▸ Written task
Copy the listing word for word, from its first line through the line containing "información que permita", with both ends included.

▸ Supplied data
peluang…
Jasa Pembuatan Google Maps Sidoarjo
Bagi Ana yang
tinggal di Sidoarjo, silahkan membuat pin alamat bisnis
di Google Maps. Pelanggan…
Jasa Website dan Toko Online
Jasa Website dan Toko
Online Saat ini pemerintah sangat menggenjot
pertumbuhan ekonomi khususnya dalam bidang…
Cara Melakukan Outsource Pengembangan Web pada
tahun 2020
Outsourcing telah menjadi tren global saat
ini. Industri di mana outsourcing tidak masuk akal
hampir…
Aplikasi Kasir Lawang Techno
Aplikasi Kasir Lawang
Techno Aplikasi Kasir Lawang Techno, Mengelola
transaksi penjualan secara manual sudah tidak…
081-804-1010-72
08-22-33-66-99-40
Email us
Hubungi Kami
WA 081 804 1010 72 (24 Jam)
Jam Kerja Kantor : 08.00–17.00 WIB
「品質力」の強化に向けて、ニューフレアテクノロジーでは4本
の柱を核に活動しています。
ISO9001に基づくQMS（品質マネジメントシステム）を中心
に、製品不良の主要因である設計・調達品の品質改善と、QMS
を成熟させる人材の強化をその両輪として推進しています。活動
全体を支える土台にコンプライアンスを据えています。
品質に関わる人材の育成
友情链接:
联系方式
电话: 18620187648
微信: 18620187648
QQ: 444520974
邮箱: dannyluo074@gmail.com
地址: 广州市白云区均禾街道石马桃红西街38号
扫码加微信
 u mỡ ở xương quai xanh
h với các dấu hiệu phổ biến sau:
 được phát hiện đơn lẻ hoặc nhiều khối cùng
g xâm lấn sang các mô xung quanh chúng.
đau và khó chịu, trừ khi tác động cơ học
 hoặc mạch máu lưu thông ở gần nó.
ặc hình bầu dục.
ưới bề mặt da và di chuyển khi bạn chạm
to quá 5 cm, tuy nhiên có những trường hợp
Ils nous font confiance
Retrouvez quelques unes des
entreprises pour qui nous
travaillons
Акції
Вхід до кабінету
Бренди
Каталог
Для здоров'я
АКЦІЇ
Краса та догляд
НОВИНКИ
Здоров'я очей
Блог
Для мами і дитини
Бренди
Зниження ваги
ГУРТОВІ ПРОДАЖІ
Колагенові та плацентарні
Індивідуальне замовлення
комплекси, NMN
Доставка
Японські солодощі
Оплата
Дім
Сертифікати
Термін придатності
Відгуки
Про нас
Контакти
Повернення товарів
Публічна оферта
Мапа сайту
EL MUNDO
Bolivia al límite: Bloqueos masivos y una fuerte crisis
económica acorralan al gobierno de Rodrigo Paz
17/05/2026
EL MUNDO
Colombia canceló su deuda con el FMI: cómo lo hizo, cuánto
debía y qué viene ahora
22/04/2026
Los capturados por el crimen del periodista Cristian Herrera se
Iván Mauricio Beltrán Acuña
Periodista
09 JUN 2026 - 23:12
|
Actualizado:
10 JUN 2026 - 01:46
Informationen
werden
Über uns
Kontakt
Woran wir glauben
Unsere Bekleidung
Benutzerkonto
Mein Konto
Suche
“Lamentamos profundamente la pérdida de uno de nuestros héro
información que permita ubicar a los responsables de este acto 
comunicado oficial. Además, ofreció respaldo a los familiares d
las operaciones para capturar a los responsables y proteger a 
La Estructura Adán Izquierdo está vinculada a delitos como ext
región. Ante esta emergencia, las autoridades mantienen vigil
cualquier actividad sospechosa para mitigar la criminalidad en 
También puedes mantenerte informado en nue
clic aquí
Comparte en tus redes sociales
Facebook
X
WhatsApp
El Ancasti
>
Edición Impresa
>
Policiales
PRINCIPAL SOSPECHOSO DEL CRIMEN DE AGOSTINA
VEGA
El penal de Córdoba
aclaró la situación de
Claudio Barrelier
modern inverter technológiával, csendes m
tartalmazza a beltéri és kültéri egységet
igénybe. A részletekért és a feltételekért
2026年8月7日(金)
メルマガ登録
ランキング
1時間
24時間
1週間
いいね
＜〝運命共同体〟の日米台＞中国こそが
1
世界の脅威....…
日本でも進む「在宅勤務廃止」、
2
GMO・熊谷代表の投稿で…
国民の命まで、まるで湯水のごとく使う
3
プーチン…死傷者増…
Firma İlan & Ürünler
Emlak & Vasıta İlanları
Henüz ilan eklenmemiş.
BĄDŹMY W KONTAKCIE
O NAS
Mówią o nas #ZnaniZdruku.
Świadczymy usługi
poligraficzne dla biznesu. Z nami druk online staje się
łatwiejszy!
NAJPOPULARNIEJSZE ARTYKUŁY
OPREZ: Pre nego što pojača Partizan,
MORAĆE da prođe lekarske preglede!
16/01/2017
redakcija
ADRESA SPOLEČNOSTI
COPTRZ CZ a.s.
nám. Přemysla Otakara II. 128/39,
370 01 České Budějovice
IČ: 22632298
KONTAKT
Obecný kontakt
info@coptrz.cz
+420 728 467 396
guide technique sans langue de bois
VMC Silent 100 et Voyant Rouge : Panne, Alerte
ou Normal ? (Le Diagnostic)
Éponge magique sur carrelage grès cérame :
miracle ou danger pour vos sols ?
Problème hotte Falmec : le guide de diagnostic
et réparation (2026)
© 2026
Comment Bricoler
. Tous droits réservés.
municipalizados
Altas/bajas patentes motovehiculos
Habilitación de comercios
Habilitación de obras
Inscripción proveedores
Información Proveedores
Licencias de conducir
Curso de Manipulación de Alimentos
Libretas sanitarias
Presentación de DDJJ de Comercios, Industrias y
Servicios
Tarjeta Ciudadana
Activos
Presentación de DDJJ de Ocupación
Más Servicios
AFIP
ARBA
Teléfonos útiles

▸ Reply to the exercise
peluang…
Jasa Pembuatan Google Maps Sidoarjo
Bagi Ana yang
tinggal di Sidoarjo, silahkan membuat pin alamat bisnis
di Google Maps. Pelanggan…
Jasa Website dan Toko Online
Jasa Website dan Toko
Online Saat ini pemerintah sangat menggenjot
pertumbuhan ekonomi khususnya dalam bidang…
Cara Melakukan Outsource Pengembangan Web pada
tahun 2020
Outsourcing telah menjadi tren global saat
ini. Industri di mana outsourcing tidak masuk akal
hampir…
Aplikasi Kasir Lawang Techno
Aplikasi Kasir Lawang
Techno Aplikasi Kasir Lawang Techno, Mengelola
transaksi penjualan secara manual sudah tidak…
081-804-1010-72
08-22-33-66-99-40
Email us
Hubungi Kami
WA 081 804 1010 72 (24 Jam)
Jam Kerja Kantor : 08.00–17.00 WIB
「品質力」の強化に向けて、ニューフレアテクノロジーでは4本
の柱を核に活動しています。
ISO9001に基づくQMS（品質マネジメントシステム）を中心
に、製品不良の主要因である設計・調達品の品質改善と、QMS
を成熟させる人材の強化をその両輪として推進しています。活動
全体を支える土台にコンプライアンスを据えています。
品質に関わる人材の育成
友情链接:
联系方式
电话: 18620187648
微信: 18620187648
QQ: 444520974
邮箱: dannyluo074@gmail.com
地址: 广州市白云区均禾街道石马桃红西街38号
扫码加微信
 u mỡ ở xương quai xanh
h với các dấu hiệu phổ biến sau:
 được phát hiện đơn lẻ hoặc nhiều khối cùng
g xâm lấn sang các mô xung quanh chúng.
đau và khó chịu, trừ khi tác động cơ học
 hoặc mạch máu lưu thông ở gần nó.
ặc hình bầu dục.
ưới bề mặt da và di chuyển khi bạn chạm
to quá 5 cm, tuy nhiên có những trường hợp
Ils nous font confiance
Retrouvez quelques unes des
entreprises pour qui nous
travaillons
Акції
Вхід до кабінету
Бренди
Каталог
Для здоров'я
АКЦІЇ
Краса та догляд
НОВИНКИ
Здоров'я очей
Блог
Для мами і дитини
Бренди
Зниження ваги
ГУРТОВІ ПРОДАЖІ
Колагенові та плацентарні
Індивідуальне замовлення
комплекси, NMN
Доставка
Японські солодощі
Оплата
Дім
Сертифікати
Термін придатності
Відгуки
Про нас
Контакти
Повернення товарів
Публічна оферта
Мапа сайту
EL MUNDO
Bolivia al límite: Bloqueos masivos y una fuerte crisis
económica acorralan al gobierno de Rodrigo Paz
17/05/2026
EL MUNDO
Colombia canceló su deuda con el FMI: cómo lo hizo, cuánto
debía y qué viene ahora
22/04/2026
Los capturados por el crimen del periodista Cristian Herrera se
Iván Mauricio Beltrán Acuña
Periodista
09 JUN 2026 - 23:12
|
Actualizado:
10 JUN 2026 - 01:46
Informationen
werden
Über uns
Kontakt
Woran wir glauben
Unsere Bekleidung
Benutzerkonto
Mein Konto
Suche
“Lamentamos profundamente la pérdida de uno de nuestros héro
información que permita ubicar a los responsables de este acto 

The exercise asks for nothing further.